The Mobile Grocery Truck serves seniors at Westlake Christian Terrace in Oakland, CA. Click here to learn more about the program.
Krista Lucchesi, director of Mercy Brown Bag Program, said that in 2018, the 500 seniors who volunteer helped distribute nearly one and a half million pounds of food. There’s a specific need in the California county; many low-income seniors in the area can’t afford to keep themselves fed. But it’s not a phenomenon unique to the area. According to the National Council on Aging. More than 25 million Americans ages 60 and over are living at or below the federal poverty level of $29,425 a year. Many who live above the poverty level still struggle to meet monthly living expenses, the NCOA says.

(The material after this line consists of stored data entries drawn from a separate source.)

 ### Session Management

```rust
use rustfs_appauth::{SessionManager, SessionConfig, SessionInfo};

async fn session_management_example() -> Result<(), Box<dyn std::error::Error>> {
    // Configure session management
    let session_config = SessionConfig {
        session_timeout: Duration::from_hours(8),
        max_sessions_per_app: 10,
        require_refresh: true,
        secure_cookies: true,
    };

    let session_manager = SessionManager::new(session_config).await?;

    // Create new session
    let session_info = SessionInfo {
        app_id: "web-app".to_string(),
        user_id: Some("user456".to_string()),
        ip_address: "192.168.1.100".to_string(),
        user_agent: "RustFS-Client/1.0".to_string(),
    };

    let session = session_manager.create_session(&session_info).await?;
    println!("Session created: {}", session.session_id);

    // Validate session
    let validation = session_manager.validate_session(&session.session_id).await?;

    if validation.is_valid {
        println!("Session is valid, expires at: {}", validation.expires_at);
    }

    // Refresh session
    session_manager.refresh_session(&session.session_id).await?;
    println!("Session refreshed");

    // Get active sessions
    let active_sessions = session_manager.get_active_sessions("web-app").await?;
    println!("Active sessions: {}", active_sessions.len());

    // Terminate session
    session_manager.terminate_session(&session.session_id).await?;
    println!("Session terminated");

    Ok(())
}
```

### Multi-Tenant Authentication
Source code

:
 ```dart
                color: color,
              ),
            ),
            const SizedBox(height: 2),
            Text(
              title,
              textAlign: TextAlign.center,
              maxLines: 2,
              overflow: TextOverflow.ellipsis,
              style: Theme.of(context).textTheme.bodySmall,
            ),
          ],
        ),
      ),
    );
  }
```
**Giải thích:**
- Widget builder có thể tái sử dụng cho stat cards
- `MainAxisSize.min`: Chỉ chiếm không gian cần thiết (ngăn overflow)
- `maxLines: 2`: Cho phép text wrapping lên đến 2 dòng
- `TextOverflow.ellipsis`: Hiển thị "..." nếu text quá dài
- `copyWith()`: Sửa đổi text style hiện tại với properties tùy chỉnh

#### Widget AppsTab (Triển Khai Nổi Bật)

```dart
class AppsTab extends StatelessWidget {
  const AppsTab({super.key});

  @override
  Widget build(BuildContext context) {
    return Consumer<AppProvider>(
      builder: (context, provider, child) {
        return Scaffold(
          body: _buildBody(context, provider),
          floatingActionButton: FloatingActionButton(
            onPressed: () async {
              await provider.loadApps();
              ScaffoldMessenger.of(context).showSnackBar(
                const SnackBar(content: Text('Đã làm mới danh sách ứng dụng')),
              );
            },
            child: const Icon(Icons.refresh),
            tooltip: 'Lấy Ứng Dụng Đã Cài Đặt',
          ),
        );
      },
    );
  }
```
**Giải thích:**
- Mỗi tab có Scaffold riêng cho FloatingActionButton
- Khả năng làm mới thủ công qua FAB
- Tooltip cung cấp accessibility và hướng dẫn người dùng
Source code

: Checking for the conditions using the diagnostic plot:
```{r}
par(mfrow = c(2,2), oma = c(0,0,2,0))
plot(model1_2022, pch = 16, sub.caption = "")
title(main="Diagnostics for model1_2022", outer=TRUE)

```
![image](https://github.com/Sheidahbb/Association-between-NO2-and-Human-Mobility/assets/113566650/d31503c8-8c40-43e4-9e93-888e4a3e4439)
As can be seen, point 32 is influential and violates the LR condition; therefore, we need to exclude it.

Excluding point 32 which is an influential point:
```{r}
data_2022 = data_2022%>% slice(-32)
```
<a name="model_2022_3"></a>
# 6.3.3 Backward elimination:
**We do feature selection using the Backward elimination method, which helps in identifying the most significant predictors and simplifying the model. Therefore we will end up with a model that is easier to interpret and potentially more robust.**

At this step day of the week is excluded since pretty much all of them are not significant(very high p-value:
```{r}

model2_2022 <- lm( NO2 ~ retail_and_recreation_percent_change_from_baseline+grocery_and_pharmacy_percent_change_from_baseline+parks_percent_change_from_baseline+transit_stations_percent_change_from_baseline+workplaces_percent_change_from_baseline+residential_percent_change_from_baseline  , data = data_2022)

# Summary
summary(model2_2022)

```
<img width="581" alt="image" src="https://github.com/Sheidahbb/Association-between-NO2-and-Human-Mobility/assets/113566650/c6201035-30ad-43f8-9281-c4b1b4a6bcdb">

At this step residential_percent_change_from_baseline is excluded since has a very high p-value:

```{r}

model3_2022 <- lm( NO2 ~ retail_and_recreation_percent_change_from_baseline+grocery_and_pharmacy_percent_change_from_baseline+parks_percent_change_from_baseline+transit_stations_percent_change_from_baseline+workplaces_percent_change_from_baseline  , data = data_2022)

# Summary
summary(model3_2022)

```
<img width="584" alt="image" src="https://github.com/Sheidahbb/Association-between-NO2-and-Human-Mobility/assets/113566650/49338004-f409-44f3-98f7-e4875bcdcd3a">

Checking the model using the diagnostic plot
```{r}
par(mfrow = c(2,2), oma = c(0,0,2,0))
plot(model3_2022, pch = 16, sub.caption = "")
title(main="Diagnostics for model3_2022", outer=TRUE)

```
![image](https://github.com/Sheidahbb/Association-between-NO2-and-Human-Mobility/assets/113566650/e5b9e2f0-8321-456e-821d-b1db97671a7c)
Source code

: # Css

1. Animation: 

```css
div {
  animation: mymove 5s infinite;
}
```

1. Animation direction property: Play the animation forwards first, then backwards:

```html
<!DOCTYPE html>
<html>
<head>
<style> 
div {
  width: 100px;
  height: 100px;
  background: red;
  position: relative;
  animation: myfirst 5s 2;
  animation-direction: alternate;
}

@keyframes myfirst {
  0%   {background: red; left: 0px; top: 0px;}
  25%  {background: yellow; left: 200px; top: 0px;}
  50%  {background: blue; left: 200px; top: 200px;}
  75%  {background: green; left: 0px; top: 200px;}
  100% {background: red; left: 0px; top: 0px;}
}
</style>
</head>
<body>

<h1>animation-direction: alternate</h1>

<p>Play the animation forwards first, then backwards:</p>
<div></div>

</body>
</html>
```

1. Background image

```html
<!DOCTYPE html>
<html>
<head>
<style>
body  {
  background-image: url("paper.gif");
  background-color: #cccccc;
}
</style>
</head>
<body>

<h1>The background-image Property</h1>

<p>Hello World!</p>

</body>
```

“They are trying to make it in Alameda County, which is very expensive, to be able to afford their medicines, their transportation, their utilities, their rent and on and on,” Lucchesi said. “And so, without Mercy Brown Bag Program, they end up going without anything in their cupboards… they tell us how they are now able to make it to the end of the month and have nutritious groceries so that their blood sugar doesn’t go up and they don’t have to go to the hospital anymore.”
The program also provides other benefits to those who are helping provide Mercy Brown Bag’s food services. Lucchesi said, “We have seen that volunteering is probably equally as important to their health as the food itself because giving back, being part of the community, helping others, it does wonders for your socializing, for your spirit, for your soul.”
Geraldine Bownds, a volunteer and recipient, said, “I just like to be around people. I don’t want to stay home and stagnate. I need the food, I have a lot of time to give away, so I just come to help and I like doing this.”